» **EXCERPT TO READ**
_____
Neither is the problem new; SHARPP itself grew out of grassroots student activism in the late 1970s. The agency now provides education, training, and support for the campus community. But the problem hasn’t gone away.
Another speaker who volunteers with both SVAC and SHARPP described herself as “a human whose autonomy and choice was taken away not one night but again and again through months of dealing with the Title IX [a nondiscrimination law which applies to most institutions of higher learning] and legal processes just to be told that the case could not be charged due to insufficient evidence, even though I had written proof from my attacker of his actions.”
Changing the system was the objective of the UNH rally, which was initiated by SVAC and co-sponsored by nine other organizations, including SHARPP. It was held on “Denim Day,” an internationally observed event which marks an incident 30 years ago when an Italian judge threw out charges against a rapist on the grounds that his victim was wearing tight jeans. Many of the rally attenders wore denim, which Brecken Harrigan of SVAC said, signifies “that we will not tolerate victim blaming or sexual violence and to show our support for survivors.”
If there was one consistent message from all the speakers, it was “Get involved.” To that end, co-sponsoring groups set up tables on the lawn where volunteers were available to talk about their group’s particular role. UNH Wildcats in Action is a relatively new advocacy group calling for mandatory classes dealing with sexual violence prevention and related topics. The UNH branch of the NH Youth Movement supports activism at the State House, including on topics such as reproductive choice. The Reproductive Freedom Fund had a table, as did the Women and Gender Studies Program and campus agencies which provide counseling services.
Within the amalgam of different groups and voices, the Sexual Violence Action Committee sees its role as stirring things up. Unlike the programs that are inside the system, SVAC exists to put pressure on the system to change. “We’re here, we’re loud, we’re paying to be here,” Parlett told me. SVAC’s message to the university is, “We’re going to keep standing up until you stop ignoring us. We’re hoping to keep standing up until you stop saying this is okay because it’s not, we know it’s not.”
For Hailey Kaliscik, who was staffing the SVAC table, the aim of the group is to be proactive, to “notice what is going on campus and be willing to speak up.”
_____
» **EXTRACTED MATERIAL**
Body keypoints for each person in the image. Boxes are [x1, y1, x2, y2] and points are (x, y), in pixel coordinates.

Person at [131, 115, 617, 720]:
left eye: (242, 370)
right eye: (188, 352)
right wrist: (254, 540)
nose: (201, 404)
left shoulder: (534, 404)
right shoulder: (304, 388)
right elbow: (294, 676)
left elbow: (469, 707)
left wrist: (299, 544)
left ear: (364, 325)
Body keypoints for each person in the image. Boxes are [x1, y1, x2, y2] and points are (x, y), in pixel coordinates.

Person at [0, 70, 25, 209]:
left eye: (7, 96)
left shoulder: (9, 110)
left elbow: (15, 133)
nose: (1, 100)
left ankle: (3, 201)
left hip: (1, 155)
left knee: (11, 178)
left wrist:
_____
» **REQUIRED TASKS**
- A) List every person named in the excerpt about the UNH rally.
- B) Extend the excerpt about the UNH rally beyond its final sentence.
The rows play no part in this work.

» **TASK-BY-TASK RESULTS**
- A) Brecken Harrigan, Parlett, Hailey Kaliscik

- B)
“We can cause a little bit of good chaos,” Parlett said with a smile. “I think that’s needed.”
It may be working. Among the speakers at a rally billed as a “walkout of classes” was Mike Blackman, the Dean of Students, who looked thoroughly comfortable taking the mic at a protest rally. Expressing his gratitude to the student activists who have pushed the administration to act more forcefully, Blackman said he’s found it “amazing that we could come together as a community and really advocate for change together.”
The university has a plan, released last December, with 22 “concrete commitments” grouped into the categories of prevention, reporting, training, and specific student safety concerns. For Blackman, who has been Dean of Students for only about a year, the plan marks a beginning. “I don’t think any of us can sit back and say the work is now done,” he said.
When I asked the dean whether the sexual violence problem has gotten worse, he said UNH is “no different” from other campuses. “I wouldn’t say for sure if the situation is getting better or worse, but I think we are seeing cultural change and more attention.”
Erica Vazza, SHARPP’s Interim Director, agreed. “Student activism is being resurrected,” she told me.
Kai Parlett says SVAC is thinking of making Denim Day an annual event on the UNH campus. Next April 27, it will be interesting to look back and see whether renewed activism and institutional focus has made a difference.
Arnie Alpert is a retired activist, organizer, and community educator long involved in movements for social and economic justice. Arnie writes an occasional column Active with the Activists for InDepthNH.org.